肌を内側から支える超巨大な保湿分子
●マルチに活躍する天然保湿成分――ヒアルロン酸
ヒアルロン酸はNMFとは呼びませんが、立派な天然保湿因子であり、表皮や真皮で作られます。図表7にヒアルロン酸の化学構造の基本単位を示します。
私たちの体内で合成されるヒアルロン酸は、N-アセチル-D-グルコサミン(左側)とD-グルクロン酸(右側)という糖分子の一種がO原子で連結した単位構造(単量体:モノマー)が複数繫がって(重合して)できた高分子(ポリマー)です。
生体内のヒアルロン酸ではこの連結数(重合数)は平均で2500程度、最大ですと2万5000にも及びます。1単位の平均的差し渡しは約1nmですので、1万単位からなるヒアルロン酸分子を直線にすると、その長さは10µmにもなります。これはヒトの赤血球細胞の直径にほぼ等しい長さです。
しかし、実際にはヒアルロン酸分子は折れ曲がり、コンパクトな形で存在しているはずです。この非常に長く柔軟性のある線維は私たちの皮膚の働きを支える上でも、とても重要です。
ヒアルロン酸の保湿力は未知数
図表8に3個のモノマーからなる短いヒアルロン酸Naの構造(太線)を示します。
図の右からD-グルクロン酸→N-アセチル-D-グルコサミンと3回繰り返しています。
この図にはヒアルロン酸に引き寄せられる水分子も示しました。非常にたくさんの水分子が引き寄せられることが分かります。少し大きな丸はNa+イオンです。この場合もヒアルロン酸中の-OH基が水分子を引き寄せるのに活躍しています。
かつてヒアルロン酸はその重量の1000倍の水を保持するといわれていましたが、重合が中程度のヒアルロン酸では、それほどの量の水は溜め込まないというデータも示されています。
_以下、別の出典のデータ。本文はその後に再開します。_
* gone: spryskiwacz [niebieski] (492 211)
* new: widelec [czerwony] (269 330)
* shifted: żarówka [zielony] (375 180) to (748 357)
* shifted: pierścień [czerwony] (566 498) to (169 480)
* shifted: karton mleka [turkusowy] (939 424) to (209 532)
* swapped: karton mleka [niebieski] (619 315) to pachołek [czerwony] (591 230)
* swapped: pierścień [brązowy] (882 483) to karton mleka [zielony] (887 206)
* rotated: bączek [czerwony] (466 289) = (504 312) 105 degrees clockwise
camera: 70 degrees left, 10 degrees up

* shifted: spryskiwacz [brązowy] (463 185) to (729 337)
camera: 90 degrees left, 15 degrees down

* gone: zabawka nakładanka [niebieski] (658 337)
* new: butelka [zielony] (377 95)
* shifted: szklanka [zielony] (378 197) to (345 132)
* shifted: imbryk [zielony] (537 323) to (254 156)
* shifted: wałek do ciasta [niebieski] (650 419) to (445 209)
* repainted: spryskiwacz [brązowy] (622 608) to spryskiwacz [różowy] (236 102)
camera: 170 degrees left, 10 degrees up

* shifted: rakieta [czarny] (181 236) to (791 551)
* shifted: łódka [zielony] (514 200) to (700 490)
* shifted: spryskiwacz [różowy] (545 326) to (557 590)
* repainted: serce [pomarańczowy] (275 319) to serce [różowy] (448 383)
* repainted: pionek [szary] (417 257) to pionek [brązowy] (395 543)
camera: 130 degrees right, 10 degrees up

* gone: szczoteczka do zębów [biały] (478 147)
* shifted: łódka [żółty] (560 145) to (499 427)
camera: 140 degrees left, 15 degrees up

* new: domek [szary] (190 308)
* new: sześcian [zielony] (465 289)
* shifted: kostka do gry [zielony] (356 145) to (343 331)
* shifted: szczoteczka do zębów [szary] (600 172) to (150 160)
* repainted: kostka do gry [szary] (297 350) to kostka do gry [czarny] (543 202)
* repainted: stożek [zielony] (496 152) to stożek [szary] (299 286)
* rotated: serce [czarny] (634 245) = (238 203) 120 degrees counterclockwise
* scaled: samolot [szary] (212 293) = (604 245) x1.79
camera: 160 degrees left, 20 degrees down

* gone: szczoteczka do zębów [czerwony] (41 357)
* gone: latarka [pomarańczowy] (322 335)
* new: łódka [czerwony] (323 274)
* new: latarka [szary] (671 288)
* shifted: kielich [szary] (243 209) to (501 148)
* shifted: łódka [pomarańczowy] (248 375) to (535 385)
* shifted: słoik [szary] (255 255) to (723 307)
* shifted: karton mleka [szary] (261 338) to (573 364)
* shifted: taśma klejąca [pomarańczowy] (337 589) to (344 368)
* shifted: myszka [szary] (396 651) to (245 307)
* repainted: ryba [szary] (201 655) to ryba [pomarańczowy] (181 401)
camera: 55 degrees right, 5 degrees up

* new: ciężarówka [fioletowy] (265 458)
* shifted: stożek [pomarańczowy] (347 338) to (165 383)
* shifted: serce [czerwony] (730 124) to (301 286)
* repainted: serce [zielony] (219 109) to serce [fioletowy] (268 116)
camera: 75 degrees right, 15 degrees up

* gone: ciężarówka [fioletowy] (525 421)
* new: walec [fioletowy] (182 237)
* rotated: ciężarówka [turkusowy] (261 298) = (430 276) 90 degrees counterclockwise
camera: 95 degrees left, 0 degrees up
せいぜい20~30倍という説もあります。
しかし、一方で高分子量のヒアルロン酸では逆に1000倍以上の水を溜め込むというデータもあります。
正確な数字を求めるためにはまだまだ研究が必要のようですが、仮に溜め込む水の量が1000倍以下であっても、ヒアルロン酸1分子あたりが抱きかかえる水分はかなりの量がありますので、その保湿剤としての価値が揺らぐものではありません。ただし化粧品メーカーが標榜するほどの保湿力はないのかもしれません。